Tuesday, July 31, 2007

Review: Body of Work

New York Times: Abigail Zuger, M.D.
Body of Work
Meditations on Mortality From the Human Anatomy Lab
. By Christine Montross.

It is not easy to write a book about the first year of medical school — not a book anyone would want to read. The usual basics covered in that year’s curriculum are so very basic (cells, molecules and electrical circuits) that students spend much of the year in the library, memorizing facts and grumbling.

Except, of course, for the long hours they spend in gross anatomy laboratory, also a staple of the first-year curriculum. There, every single complicated emotion anyone has ever enunciated about the practice of medicine roars into the open so reliably it is surprising no one has come up with Christine Montross’s idea before. Dr. Montross, a recent medical graduate, has tethered an earnest and readable reflection on the process of becoming a doctor to the methodical dissection of a human cadaver, the first of all too many professional initiation rites.

In the last few years, some of the mystery has been stripped from this particular piece of medical education, thanks to the entrepreneurs behind the traveling exhibition “Bodies” and hundreds of anonymous citizens of China. ...But there is still a world of difference between observing the results of a dissection and personally wielding the scalpel. Medical students generally spend months hunched over a single body once belonging to a generous soul whose name they never learn, but whose intimate medical history they slowly unearth. They use not the miserably fallible tools of the real doctor, but their own two hands. It is the first and the last time most doctors ever see the normal and the abnormal intertwined from head to toe, in three dimensions and shades of beige and gray. ...
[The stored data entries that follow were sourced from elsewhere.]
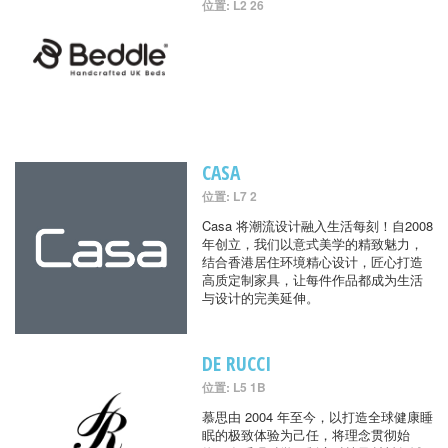
位置: L2 26
CASA
位置: L7 2
Casa 将潮流设计融入生活每刻！自2008
年创立，我们以意式美学的精致魅力，
结合香港居住环境精心设计，匠心打造
高质定制家具，让每件作品都成为生活
与设计的完美延伸。
DE RUCCI
位置: L5 1B
慕思由 2004 年至今，以打造全球健康睡
眠的极致体验为己任，将理念贯彻始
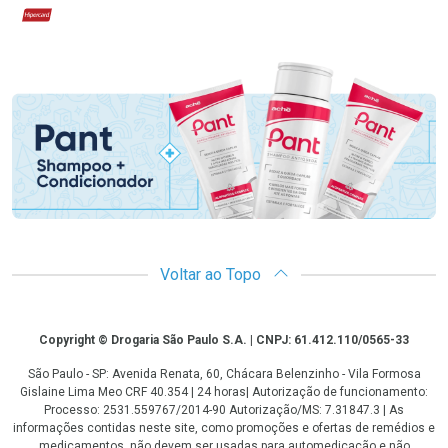
Hipercard
Promoção em Destaque
Voltar ao Topo
Copyright
Copyright © Drogaria São Paulo S.A. | CNPJ: 61.412.110/0565-33
São Paulo - SP: Avenida Renata, 60, Chácara Belenzinho - Vila Formosa
Gislaine Lima Meo CRF 40.354 | 24 horas| Autorização de funcionamento:
Processo: 2531.559767/2014-90 Autorização/MS: 7.31847.3 | As
informações contidas neste site, como promoções e ofertas de remédios e
medicamentos, não devem ser usadas para automedicação e não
And underlying it all is the eternal paradox of medicine: the doctor and the patient who are at once identical and opposite. Before the students dissect out a structure, they instinctively feel for the landmarks on their own bodies. And yet, they cannot identify too closely with their cadavers, or with their patients in years to come, or they will become paralyzed by emotion. ...
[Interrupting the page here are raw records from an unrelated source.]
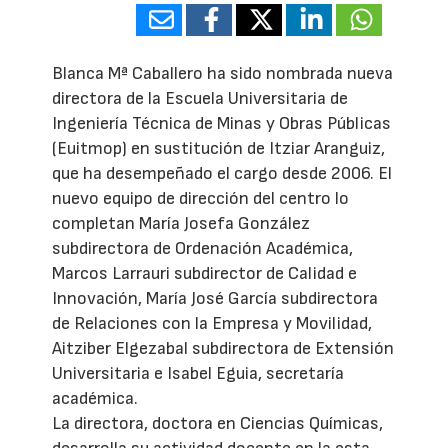
Blanca Mª Caballero ha sido nombrada nueva
directora de la Escuela Universitaria de
Ingeniería Técnica de Minas y Obras Públicas
(Euitmop) en sustitución de Itziar Aranguiz,
que ha desempeñado el cargo desde 2006. El
nuevo equipo de dirección del centro lo
completan María Josefa González
subdirectora de Ordenación Académica,
Marcos Larrauri subdirector de Calidad e
Innovación, María José García subdirectora
de Relaciones con la Empresa y Movilidad,
Aitziber Elgezabal subdirectora de Extensión
Universitaria e Isabel Eguia, secretaría
académica.
La directora, doctora en Ciencias Químicas,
By the same token, though, who better to describe the strange terrain between doctor and patient, dissector and cadaver, us and them, than someone actually crossing that no-man’s land? In a few years, Dr. Montross will be on the other side, never to return. That is when she will realize that, as terrifying and humbling it may be to cut up a human body who reminds you of your grandmother, the experience pales beside that of trying to heal a living version, smiling and fully clothed.